Por: Sergio Abrevaya
La señora presidenta está empujando los límites de las instituciones democráticas hasta un umbral peligroso. De traspasarlo, mediante la aprobación exprés y la eventual implementación del paquete de leyes de la llamada reforma judicial, tendremos derecho a preguntarnos sobre el carácter del régimen político vigente en el país: ¿seremos un régimen democrático con resabios o prácticas presidenciales autoritarias, o un régimen autoritario de corte plebiscitario?
Demoler la independencia de la justicia como poder autónomo de la Nación, que es lo que verdaderamente se propone el gobierno nacional en su nueva gesta patriótica, no es otra cosa que eliminar, definitivamente, el control que el Poder Judicial debe ejercer sobre los actos y omisiones del gobierno. Y en este sentido, vale la pena recordar que la noción más elemental de democracia está indisolublemente unida a la división de poderes, una premisa republicana de contrapesos institucionales establecida en la Constitución Nacional.
Primeramente, el Poder Ejecutivo ha subalternizado al parlamento imponiendo una mayoría automática vergonzante que oficia hace tiempo como escribanía de los deseos presidenciales. Es cierto: triste destino transita aquel que supo acceder al privilegio de representar a su electorado para terminar alienando su mano y su voluntad política al cordel accionado por la diestra sin fusta de su jefe de bloque. Así observamos hoy cómo ambas cámaras, en un puñadito de días, se aprestan a sancionar el antojo de reforma judicial de la presidenta. Lo dicho, el Congreso reducido a una escribanía, en este caso, con apenas dos actuarios muy expeditos.
Si luego se llegara a implementar este paquete mal llamado de “democratización de la justicia”, el modelo democrático republicano entrará en un tobogán hacia su desaparición. La suma del poder público en manos de la presidenta y la uniformización de los otros poderes del Estado mediante las avanzadas del Frente para la Victoria parecen una pesadilla inimaginable a treinta años de la recuperación democrática y tienen el aspecto de un delirio monárquico ultramontano. Sin embargo, hoy es una amenaza tangible y cercana a convertirse en tenebrosa realidad.
Estamos de acuerdo con aquellos que sostienen que la justicia necesita incorporar reformas. Pero no creemos que haya que “oxigenarla” tal como ahora lo plantea el kirchnerismo. Y si fuera así, ¿cómo hay que hacerlo? ¿Por qué también no avanzamos en garantizar el respeto por la Constitución Nacional, con transparencia y eficiencia? Efectivamente, nos guste o no, la composición sectorial del Consejo de la Magistratura está prevista textualmente en nuestra Carta Magna.

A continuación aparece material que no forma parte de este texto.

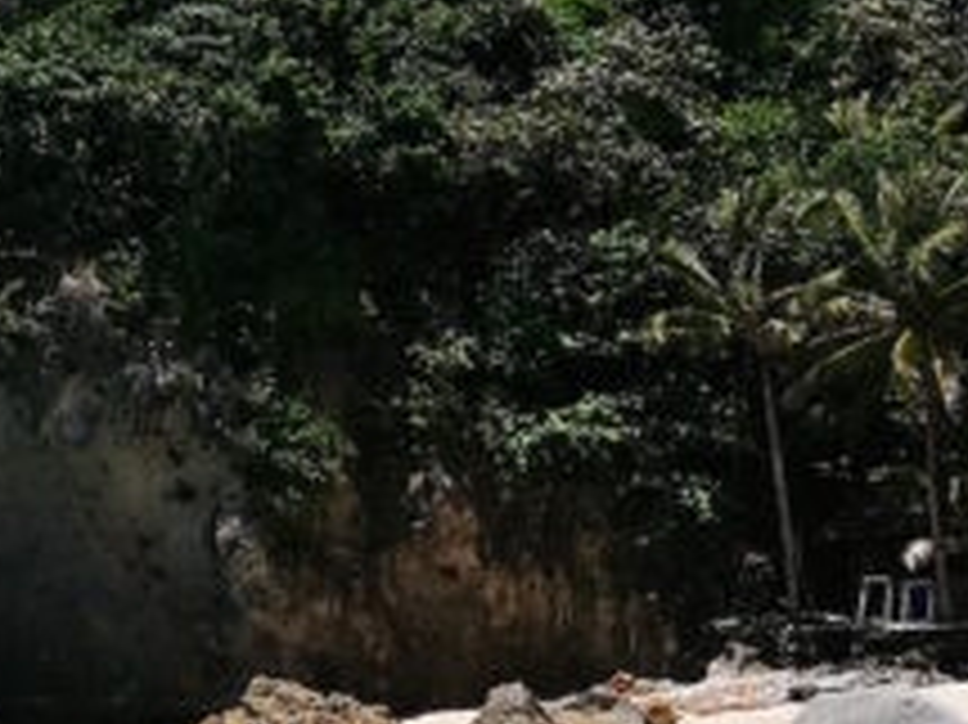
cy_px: 618
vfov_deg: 16.6
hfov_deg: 21.5
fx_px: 2459
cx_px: -9
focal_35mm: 88
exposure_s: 1/1222
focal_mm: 4.5
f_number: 2.2
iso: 50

Por otra parte, la justicia argentina desde hace tiempo debe superar una debilidad: las intromisiones del poder político que afectan su independencia. Estas se padecen por acción espuria, con jueces digitados o rescatados vergonzosamente del juicio político a cambio de impunidad; y por la omisión o pasividad de instancias judiciales que temen las revanchas del oficialismo contra el que no se somete. Sin embargo, lo que el kirchnerismo nos propone por estas horas es acentuar esa patología con la subordinación total del Poder Judicial a las “razones de Estado”, razones que, vale decir, interpreta en soledad la presidenta de la República.
La movilización ciudadana y el control de constitucionalidad de las leyes que aún conserva la Justicia, y en última instancia la Corte Suprema, pueden evitar tamaño y lamentable desenlace. En este marco, el 18-A convocado por las redes sociales es una acción cívica trascendente para impedir el avasallamiento y destrucción de las instituciones de la República.